> [Stored data entries]
--*--
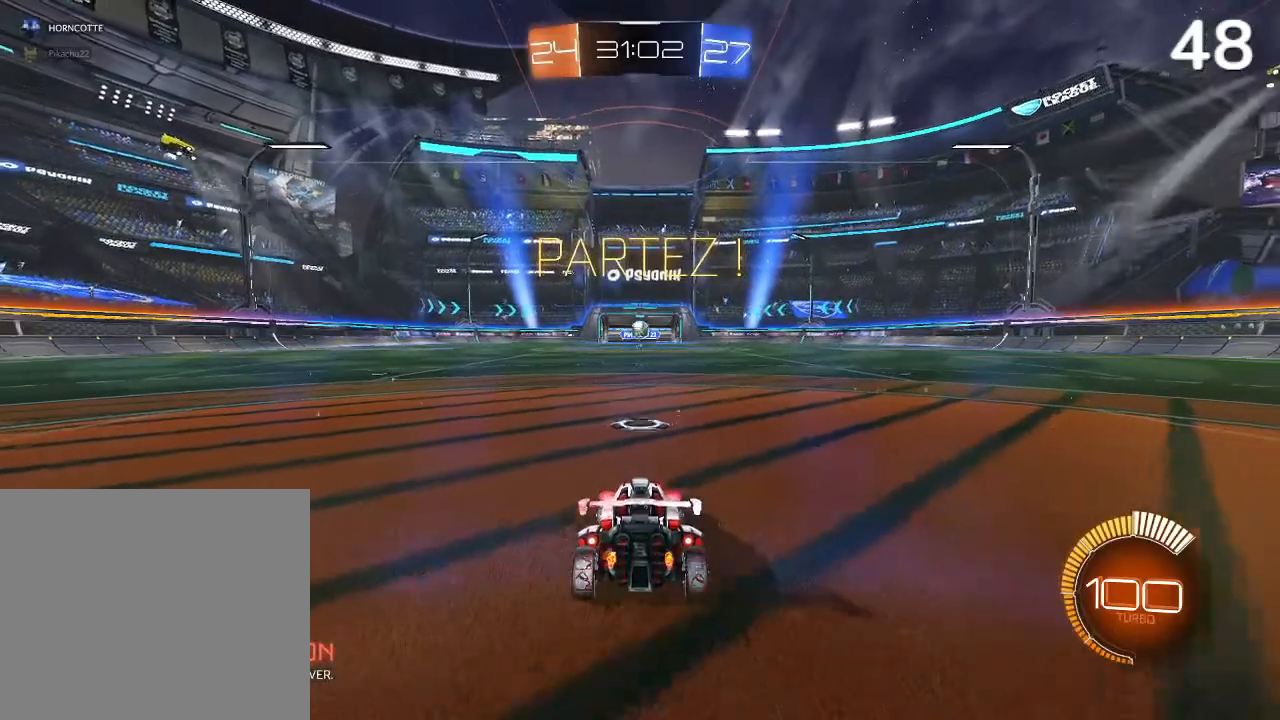
{"buttons": ["CROSS", "R2"], "left_stick": "down", "right_stick": "center", "events": [[367, "L2", "up"], [367, "R2", "down"], [433, "CROSS", "down"], [467, "left_stick", "down"]]}
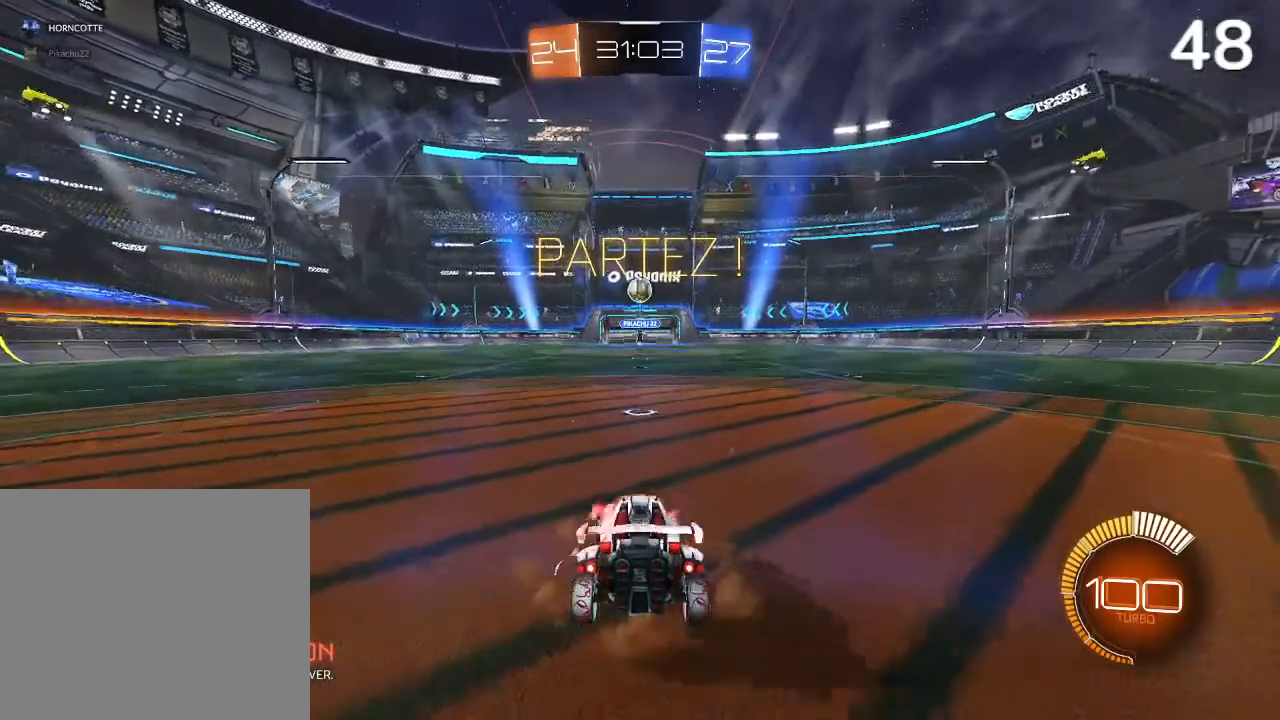
{"buttons": ["CIRCLE", "R2"], "left_stick": "left", "right_stick": "center", "events": [[100, "CROSS", "up"], [133, "left_stick", "center"], [167, "CIRCLE", "down"], [233, "CROSS", "down"], [467, "CROSS", "up"], [467, "left_stick", "left"]]}
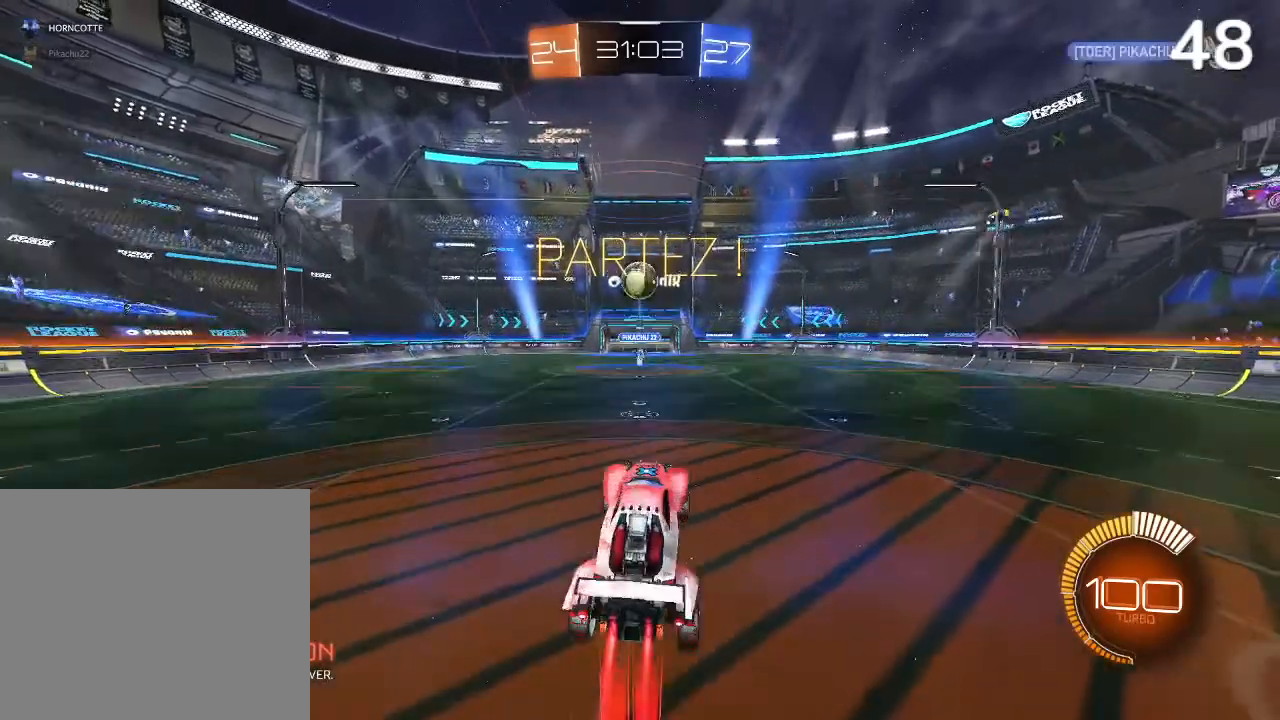
{"buttons": ["CIRCLE", "R2"], "left_stick": "up-left", "right_stick": "center", "events": [[133, "left_stick", "center"], [300, "left_stick", "up-left"]]}
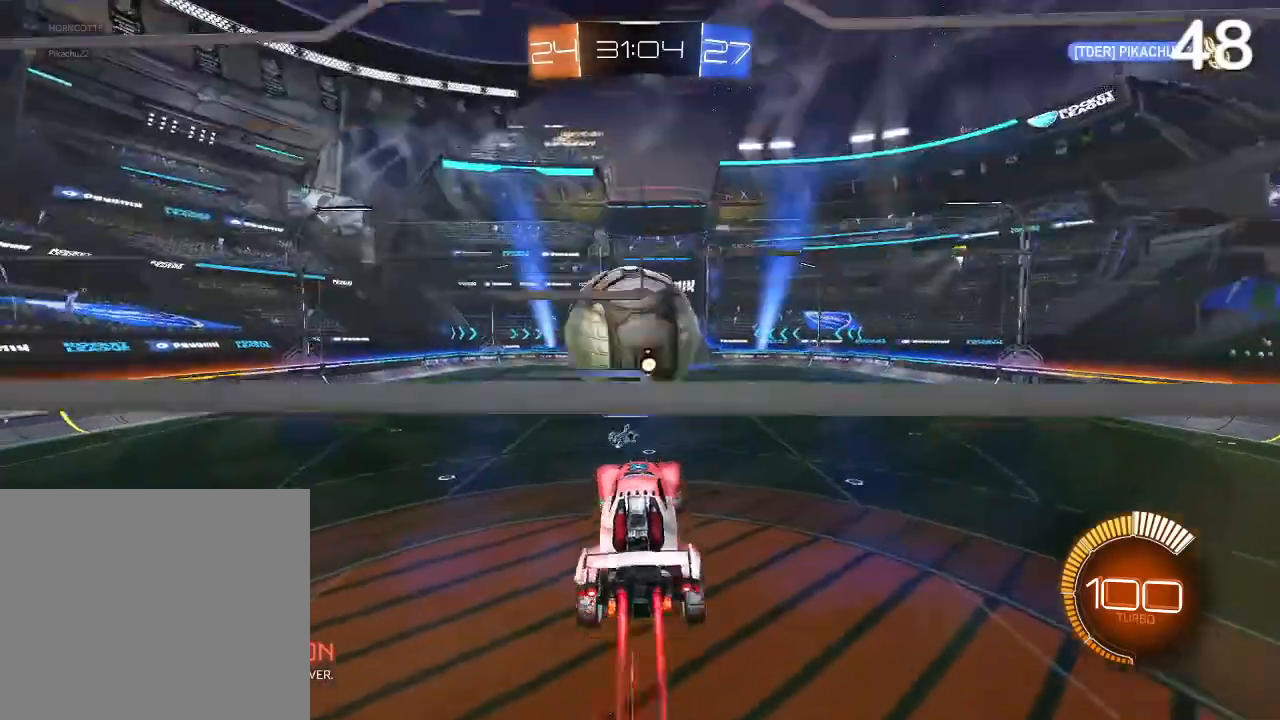
{"buttons": ["R2"], "left_stick": "down", "right_stick": "center", "events": [[167, "CIRCLE", "up"], [267, "left_stick", "center"], [333, "left_stick", "down"]]}
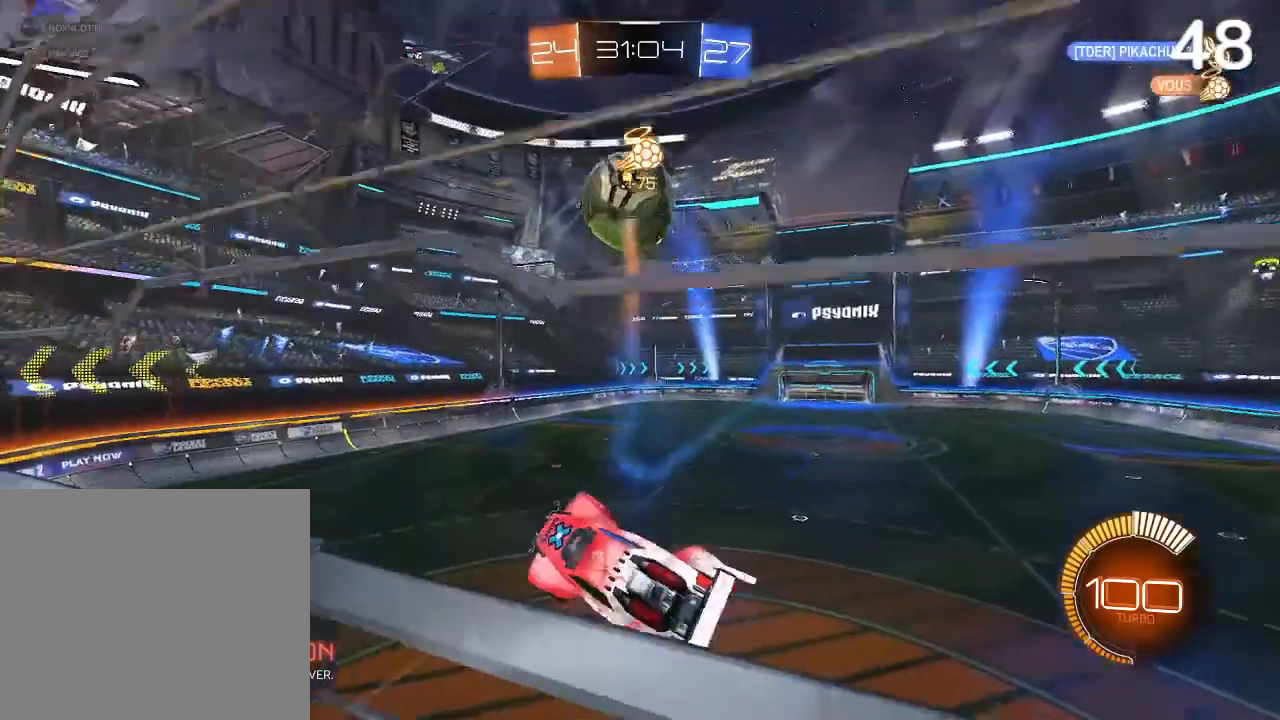
{"buttons": [], "left_stick": "up-right", "right_stick": "center", "events": [[67, "left_stick", "down-right"], [233, "R2", "up"], [233, "left_stick", "up-right"]]}
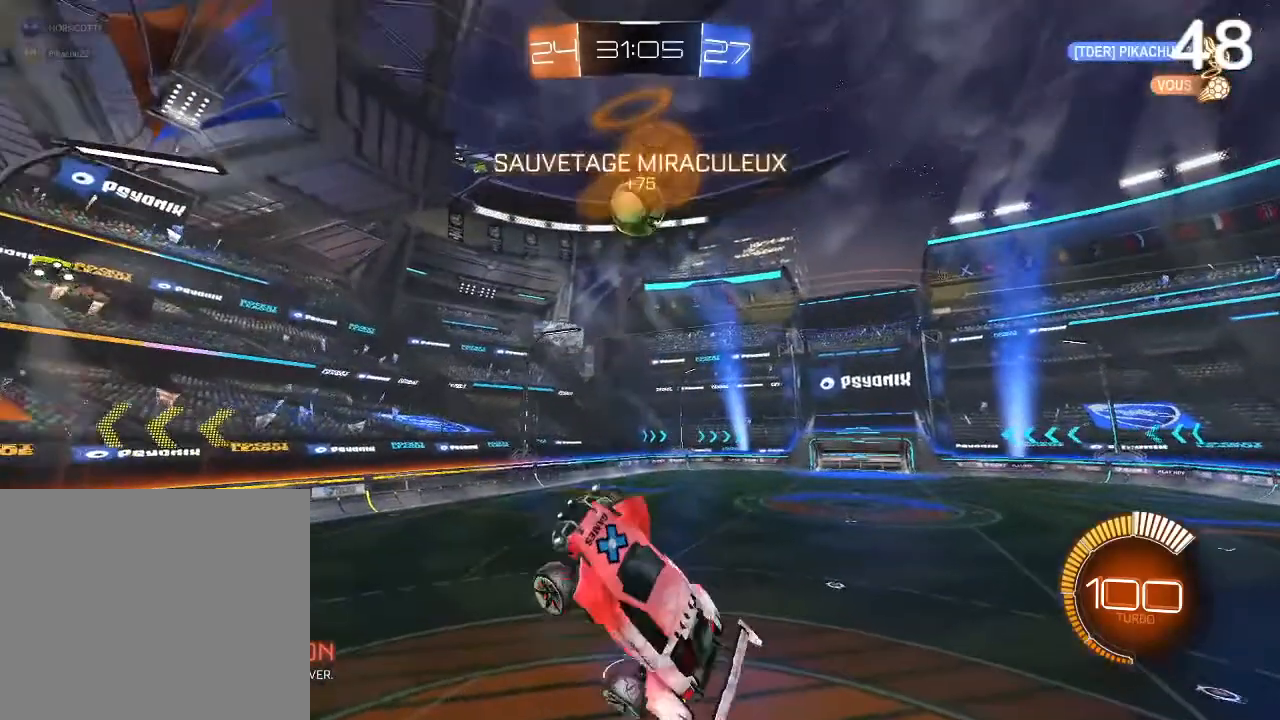
{"buttons": [], "left_stick": "up-left", "right_stick": "center", "events": [[367, "left_stick", "up-left"]]}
--*--
> [What you are asked to do] Send back the data above verbatim, leaving out its pictures.

> [Solved exercise]
{"buttons": ["CROSS", "R2"], "left_stick": "down", "right_stick": "center", "events": [[367, "L2", "up"], [367, "R2", "down"], [433, "CROSS", "down"], [467, "left_stick", "down"]]}
{"buttons": ["CIRCLE", "R2"], "left_stick": "left", "right_stick": "center", "events": [[100, "CROSS", "up"], [133, "left_stick", "center"], [167, "CIRCLE", "down"], [233, "CROSS", "down"], [467, "CROSS", "up"], [467, "left_stick", "left"]]}
{"buttons": ["CIRCLE", "R2"], "left_stick": "up-left", "right_stick": "center", "events": [[133, "left_stick", "center"], [300, "left_stick", "up-left"]]}
{"buttons": ["R2"], "left_stick": "down", "right_stick": "center", "events": [[167, "CIRCLE", "up"], [267, "left_stick", "center"], [333, "left_stick", "down"]]}
{"buttons": [], "left_stick": "up-right", "right_stick": "center", "events": [[67, "left_stick", "down-right"], [233, "R2", "up"], [233, "left_stick", "up-right"]]}
{"buttons": [], "left_stick": "up-left", "right_stick": "center", "events": [[367, "left_stick", "up-left"]]}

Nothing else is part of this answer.